AP Physics C E&M- 11.6 Kirchhoff's Loop Rule- Study Notes- New Syllabus
AP Physics C E&M- 11.6 Kirchhoff’s Loop Rule – Study Notes
AP Physics C E&M- 11.6 Kirchhoff’s Loop Rule – Study Notes – per latest Syllabus.
Key Concepts:
- Kirchhoff’s Loop Rule
Kirchhoff’s Loop Rule
Kirchhoff’s loop rule is based on the conservation of energy. It states that in any closed circuit loop, the total change in electric potential is zero, since a charge that completes a loop returns to the same potential from which it started.
Relevant Equation: 
\( \mathrm{\sum \Delta V = 0} \)
- \(\mathrm{\Delta V}\) = potential difference across each circuit element
- Sum taken over one complete closed loop
Interpretation:
- As charges move through elements like batteries, resistors, or capacitors, they gain or lose electric potential energy.
- A battery provides an increase in potential (\(+\mathcal{E}\)).
- Resistors represent a decrease in potential (\(-IR\)).
- The total around the loop must sum to zero because no net energy is gained or lost after a full loop traversal.
Graphical Representation:
- Potential at points in a circuit loop can be plotted as a function of position.
- The graph shows increases at sources (like batteries) and decreases across resistors or loads.
Key Idea: Kirchhoff’s loop rule ensures energy conservation in electrical circuits: energy supplied by sources is equal to the energy dissipated or stored in circuit elements.
Example
A \(12 \, V\) battery is connected in series with two resistors of \(4.0 \, \Omega\) and \(8.0 \, \Omega\).
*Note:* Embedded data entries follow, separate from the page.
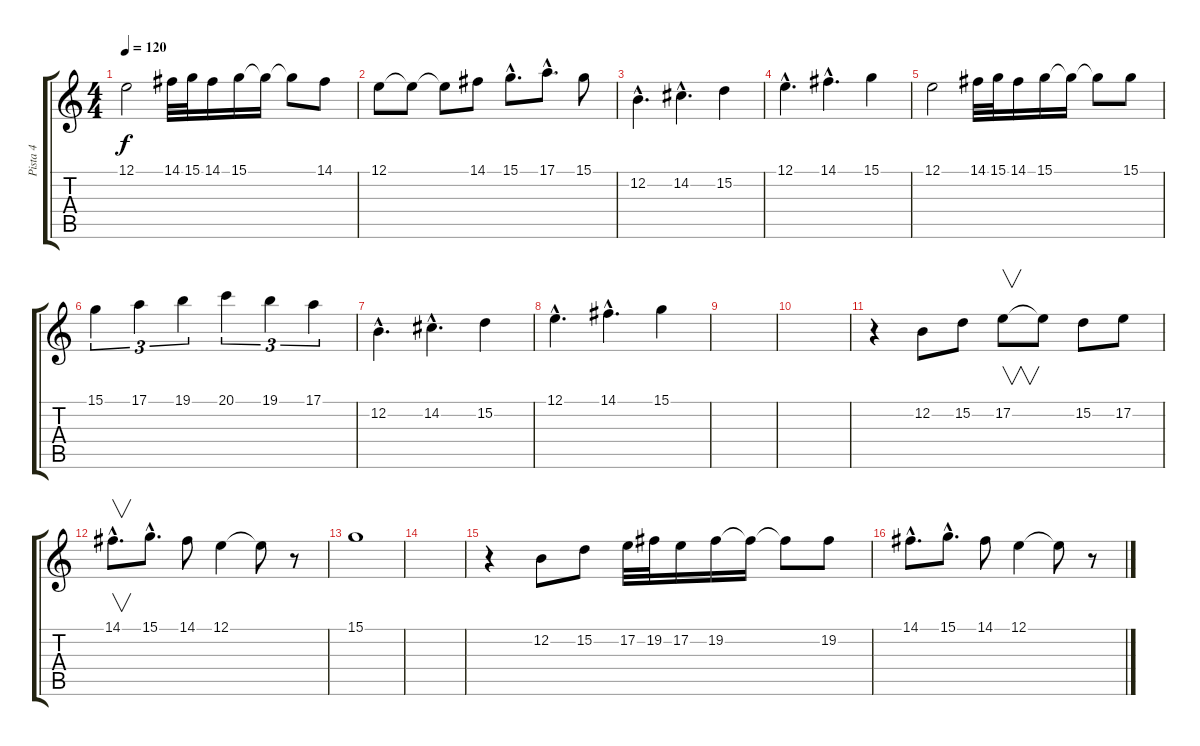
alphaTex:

\track ("Pista 4" "Pista 4") {instrument piccolo}
\staff {score tabs}
\tuning (E4 B3 G3 D3 A2 E2) {hide}
\ts (4 4)
\tempo 120
\clef g2
\ks c
12.1.2{dy f} 14.1.32 15.1.32 14.1.16 15.1.16 15.1{t}.16 15.1{t}.8 14.1.8 |
12.1.8 12.1{t}.8 12.1{t}.8 14.1.8 15.1{hac}.8{d} 17.1{hac}.8{d} 15.1.8 |
12.2{hac}.4{d} 14.2{hac}.4{d} 15.2.4 |
12.1{hac}.4{d} 14.1{hac}.4{d} 15.1.4 |
12.1.2 14.1.32 15.1.32 14.1.16 15.1.16 15.1{t}.16 15.1{t}.8 15.1.8 |
15.1.4{tu (3 2)} 17.1.4{tu (3 2)} 19.1.4{tu (3 2)} 20.1.4{tu (3 2)} 19.1.4{tu (3 2)} 17.1.4{tu (3 2)} |
12.2{hac}.4{d} 14.2{hac}.4{d} 15.2.4 |
12.1{hac}.4{d} 14.1{hac}.4{d} 15.1.4 |
|
|
r.4 12.2.8 15.2.8 17.2.8{v} 17.2{t}.8 15.2.8 17.2.8 |
14.1{hac}.8{v d} 15.1{hac}.8{d} 14.1.8 12.1.4 12.1{t}.8 r.8 |
15.1.1 |
|
r.4 12.2.8 15.2.8 17.2.32 19.2.32 17.2.16 19.2.16 19.2{t}.16 19.2{t}.8 19.2.8 |
14.1{hac}.8{d} 15.1{hac}.8{d} 14.1.8 12.1.4 12.1{t}.8 r.8
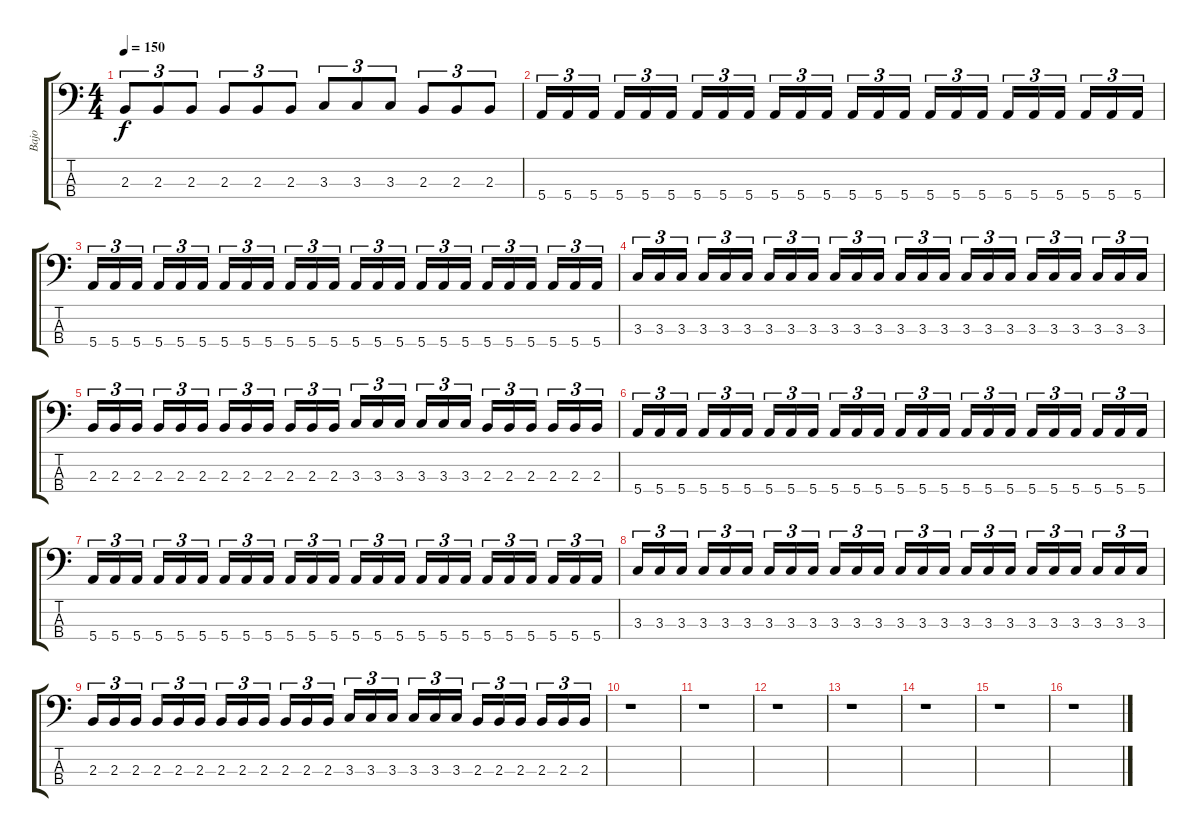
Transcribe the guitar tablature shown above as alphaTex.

\track ("Bajo" "Bajo") {instrument electricbasspick}
\staff {score tabs}
\tuning (G2 D2 A1 E1) {hide}
\ts (4 4)
\tempo 150
\clef f4
\ks c
2.3.8{tu (3 2) dy f} 2.3.8{tu (3 2)} 2.3.8{tu (3 2)} 2.3.8{tu (3 2)} 2.3.8{tu (3 2)} 2.3.8{tu (3 2)} 3.3.8{tu (3 2)} 3.3.8{tu (3 2)} 3.3.8{tu (3 2)} 2.3.8{tu (3 2)} 2.3.8{tu (3 2)} 2.3.8{tu (3 2)} |
5.4.16{tu (3 2)} 5.4.16{tu (3 2)} 5.4.16{tu (3 2)} 5.4.16{tu (3 2)} 5.4.16{tu (3 2)} 5.4.16{tu (3 2)} 5.4.16{tu (3 2)} 5.4.16{tu (3 2)} 5.4.16{tu (3 2)} 5.4.16{tu (3 2)} 5.4.16{tu (3 2)} 5.4.16{tu (3 2)} 5.4.16{tu (3 2)} 5.4.16{tu (3 2)} 5.4.16{tu (3 2)} 5.4.16{tu (3 2)} 5.4.16{tu (3 2)} 5.4.16{tu (3 2)} 5.4.16{tu (3 2)} 5.4.16{tu (3 2)} 5.4.16{tu (3 2)} 5.4.16{tu (3 2)} 5.4.16{tu (3 2)} 5.4.16{tu (3 2)} |
5.4.16{tu (3 2)} 5.4.16{tu (3 2)} 5.4.16{tu (3 2)} 5.4.16{tu (3 2)} 5.4.16{tu (3 2)} 5.4.16{tu (3 2)} 5.4.16{tu (3 2)} 5.4.16{tu (3 2)} 5.4.16{tu (3 2)} 5.4.16{tu (3 2)} 5.4.16{tu (3 2)} 5.4.16{tu (3 2)} 5.4.16{tu (3 2)} 5.4.16{tu (3 2)} 5.4.16{tu (3 2)} 5.4.16{tu (3 2)} 5.4.16{tu (3 2)} 5.4.16{tu (3 2)} 5.4.16{tu (3 2)} 5.4.16{tu (3 2)} 5.4.16{tu (3 2)} 5.4.16{tu (3 2)} 5.4.16{tu (3 2)} 5.4.16{tu (3 2)} |
3.3.16{tu (3 2)} 3.3.16{tu (3 2)} 3.3.16{tu (3 2)} 3.3.16{tu (3 2)} 3.3.16{tu (3 2)} 3.3.16{tu (3 2)} 3.3.16{tu (3 2)} 3.3.16{tu (3 2)} 3.3.16{tu (3 2)} 3.3.16{tu (3 2)} 3.3.16{tu (3 2)} 3.3.16{tu (3 2)} 3.3.16{tu (3 2)} 3.3.16{tu (3 2)} 3.3.16{tu (3 2)} 3.3.16{tu (3 2)} 3.3.16{tu (3 2)} 3.3.16{tu (3 2)} 3.3.16{tu (3 2)} 3.3.16{tu (3 2)} 3.3.16{tu (3 2)} 3.3.16{tu (3 2)} 3.3.16{tu (3 2)} 3.3.16{tu (3 2)} |
2.3.16{tu (3 2)} 2.3.16{tu (3 2)} 2.3.16{tu (3 2)} 2.3.16{tu (3 2)} 2.3.16{tu (3 2)} 2.3.16{tu (3 2)} 2.3.16{tu (3 2)} 2.3.16{tu (3 2)} 2.3.16{tu (3 2)} 2.3.16{tu (3 2)} 2.3.16{tu (3 2)} 2.3.16{tu (3 2)} 3.3.16{tu (3 2)} 3.3.16{tu (3 2)} 3.3.16{tu (3 2)} 3.3.16{tu (3 2)} 3.3.16{tu (3 2)} 3.3.16{tu (3 2)} 2.3.16{tu (3 2)} 2.3.16{tu (3 2)} 2.3.16{tu (3 2)} 2.3.16{tu (3 2)} 2.3.16{tu (3 2)} 2.3.16{tu (3 2)} |
5.4.16{tu (3 2)} 5.4.16{tu (3 2)} 5.4.16{tu (3 2)} 5.4.16{tu (3 2)} 5.4.16{tu (3 2)} 5.4.16{tu (3 2)} 5.4.16{tu (3 2)} 5.4.16{tu (3 2)} 5.4.16{tu (3 2)} 5.4.16{tu (3 2)} 5.4.16{tu (3 2)} 5.4.16{tu (3 2)} 5.4.16{tu (3 2)} 5.4.16{tu (3 2)} 5.4.16{tu (3 2)} 5.4.16{tu (3 2)} 5.4.16{tu (3 2)} 5.4.16{tu (3 2)} 5.4.16{tu (3 2)} 5.4.16{tu (3 2)} 5.4.16{tu (3 2)} 5.4.16{tu (3 2)} 5.4.16{tu (3 2)} 5.4.16{tu (3 2)} |
5.4.16{tu (3 2)} 5.4.16{tu (3 2)} 5.4.16{tu (3 2)} 5.4.16{tu (3 2)} 5.4.16{tu (3 2)} 5.4.16{tu (3 2)} 5.4.16{tu (3 2)} 5.4.16{tu (3 2)} 5.4.16{tu (3 2)} 5.4.16{tu (3 2)} 5.4.16{tu (3 2)} 5.4.16{tu (3 2)} 5.4.16{tu (3 2)} 5.4.16{tu (3 2)} 5.4.16{tu (3 2)} 5.4.16{tu (3 2)} 5.4.16{tu (3 2)} 5.4.16{tu (3 2)} 5.4.16{tu (3 2)} 5.4.16{tu (3 2)} 5.4.16{tu (3 2)} 5.4.16{tu (3 2)} 5.4.16{tu (3 2)} 5.4.16{tu (3 2)} |
3.3.16{tu (3 2)} 3.3.16{tu (3 2)} 3.3.16{tu (3 2)} 3.3.16{tu (3 2)} 3.3.16{tu (3 2)} 3.3.16{tu (3 2)} 3.3.16{tu (3 2)} 3.3.16{tu (3 2)} 3.3.16{tu (3 2)} 3.3.16{tu (3 2)} 3.3.16{tu (3 2)} 3.3.16{tu (3 2)} 3.3.16{tu (3 2)} 3.3.16{tu (3 2)} 3.3.16{tu (3 2)} 3.3.16{tu (3 2)} 3.3.16{tu (3 2)} 3.3.16{tu (3 2)} 3.3.16{tu (3 2)} 3.3.16{tu (3 2)} 3.3.16{tu (3 2)} 3.3.16{tu (3 2)} 3.3.16{tu (3 2)} 3.3.16{tu (3 2)} |
2.3.16{tu (3 2)} 2.3.16{tu (3 2)} 2.3.16{tu (3 2)} 2.3.16{tu (3 2)} 2.3.16{tu (3 2)} 2.3.16{tu (3 2)} 2.3.16{tu (3 2)} 2.3.16{tu (3 2)} 2.3.16{tu (3 2)} 2.3.16{tu (3 2)} 2.3.16{tu (3 2)} 2.3.16{tu (3 2)} 3.3.16{tu (3 2)} 3.3.16{tu (3 2)} 3.3.16{tu (3 2)} 3.3.16{tu (3 2)} 3.3.16{tu (3 2)} 3.3.16{tu (3 2)} 2.3.16{tu (3 2)} 2.3.16{tu (3 2)} 2.3.16{tu (3 2)} 2.3.16{tu (3 2)} 2.3.16{tu (3 2)} 2.3.16{tu (3 2)} |
r.1 |
r.1 |
r.1 |
r.1 |
r.1 |
r.1 |
r.1
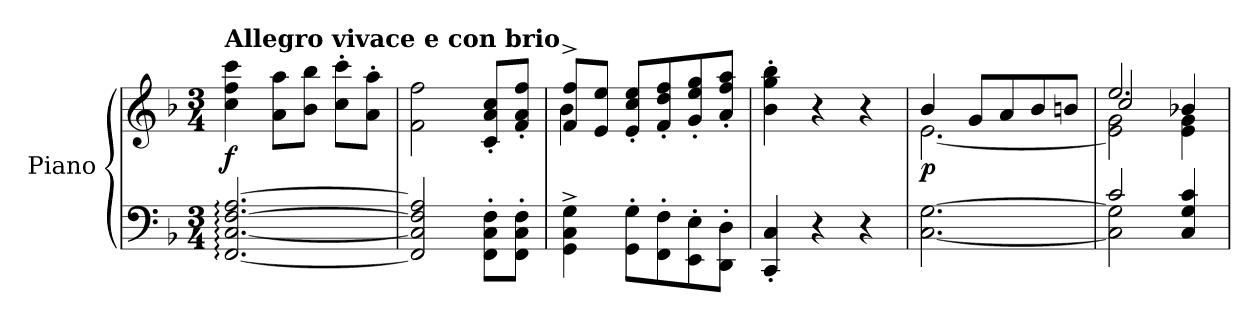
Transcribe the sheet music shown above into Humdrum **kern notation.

**kern	**kern	**dynam
*part1	*part1	*part1
*staff2	*staff1	*staff1/2
*I"Piano	*	*
*I'Pno.	*	*
*clefF4	*clefG2	*
*k[b-]	*k[b-]	*
*M3/4	*M3/4	*
=1	=1	=1
!	!LO:TX:a:B:t=Allegro vivace e con brio	!
!	!	!LO:DY:b
[2.FF/: [2.C/: [2.F/: [2.A/:	4cc\ 4ff\ 4ccc\	f
.	8a\ 8aa\L	.
.	8b-\ 8bb-\J	.
.	8cc\' 8ccc\'L	.
.	8a\' 8aa\'J	.
=2	=2	=2
2FF/] 2C/] 2F/] 2A/]	2f\ 2ff\	.
8FF\' 8C\' 8F\'L	8c/' 8a/' 8cc/'L	.
8FF\' 8C\' 8F\'J	8f/' 8a/' 8ff/'J	.
=3	=3	=3
*	*^	*
4GG\^ 4C\^ 4G\^	8f/^ 8ff/^L	4b-\	.
.	8e/ 8ee/J	.	.
8GG\' 8G\'L	8e/' 8cc/' 8ee/'L	2reyy	.
8FF\' 8F\'	8f/' 8dd/' 8ff/'	.	.
8EE\' 8E\'	8g/' 8ee/' 8gg/'	.	.
8DD\' 8D\'J	8a/' 8ff/' 8aa/'J	.	.
*	*v	*v	*
=4	=4	=4
4CC/' 4C/'	4b-\' 4gg\' 4bb-\'	.
4r	4r	.
4r	4r	.
=5	=5	=5
*	*^	*
!	!	!	!LO:DY:b
[2.C\ [2.G\	4b-/	[2.e\	p
.	8g/L	.	.
.	8a/	.	.
.	8b-/	.	.
.	8bn/J	.	.
=6	=6	=6	=6
*^	*	*^	*
2c/	2C\] 2G\]	2.ee/	2e\] 2g\	2cc/	.
4C/ 4G/ 4c/	4rGGyy	.	4e\ 4g\	4b-X/	.
*v	*v	*	*	*	*
*	*v	*v	*v	*
=	=	=
*-	*-	*-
Use Kirchhoff’s loop rule to find the current in the circuit.
▶️ Answer/Explanation
Step 1: Loop equation: \( \mathrm{+\mathcal{E} – I R_1 – I R_2 = 0} \).
Step 2: Substitute: \( \mathrm{12 – I(4.0) – I(8.0) = 0} \).
Step 3: Simplify: \( \mathrm{12 = 12I} \quad \Rightarrow \quad I = 1.0 \, A} \).
Final Answer: The current in the loop is \( \mathrm{1.0 \, A} \).
Example
A \(9.0 \, V\) battery is connected across three series resistors of \(1.0 \, \Omega\), \(2.0 \, \Omega\), and \(3.0 \, \Omega\). Use Kirchhoff’s loop rule to find the voltage drop across each resistor.
▶️ Answer/Explanation
Step 1: Loop equation: \( \mathrm{+\mathcal{E} – IR_1 – IR_2 – IR_3 = 0} \).
Step 2: Total resistance: \( \mathrm{R_{total} = 1 + 2 + 3 = 6 \, \Omega} \).
Step 3: Current: \( \mathrm{I = \dfrac{V}{R_{total}} = \dfrac{9}{6} = 1.5 \, A} \).
Step 4: Voltage drops: \( \mathrm{V_1 = I R_1 = (1.5)(1.0) = 1.5 \, V} \). \( \mathrm{V_2 = (1.5)(2.0) = 3.0 \, V} \). \( \mathrm{V_3 = (1.5)(3.0) = 4.5 \, V} \).
Step 5: Check: \( 1.5 + 3.0 + 4.5 = 9.0 \, V \) = battery emf ✅
Final Answer: Voltage drops: \( \mathrm{1.5 \, V, \; 3.0 \, V, \; 4.5 \, V} \).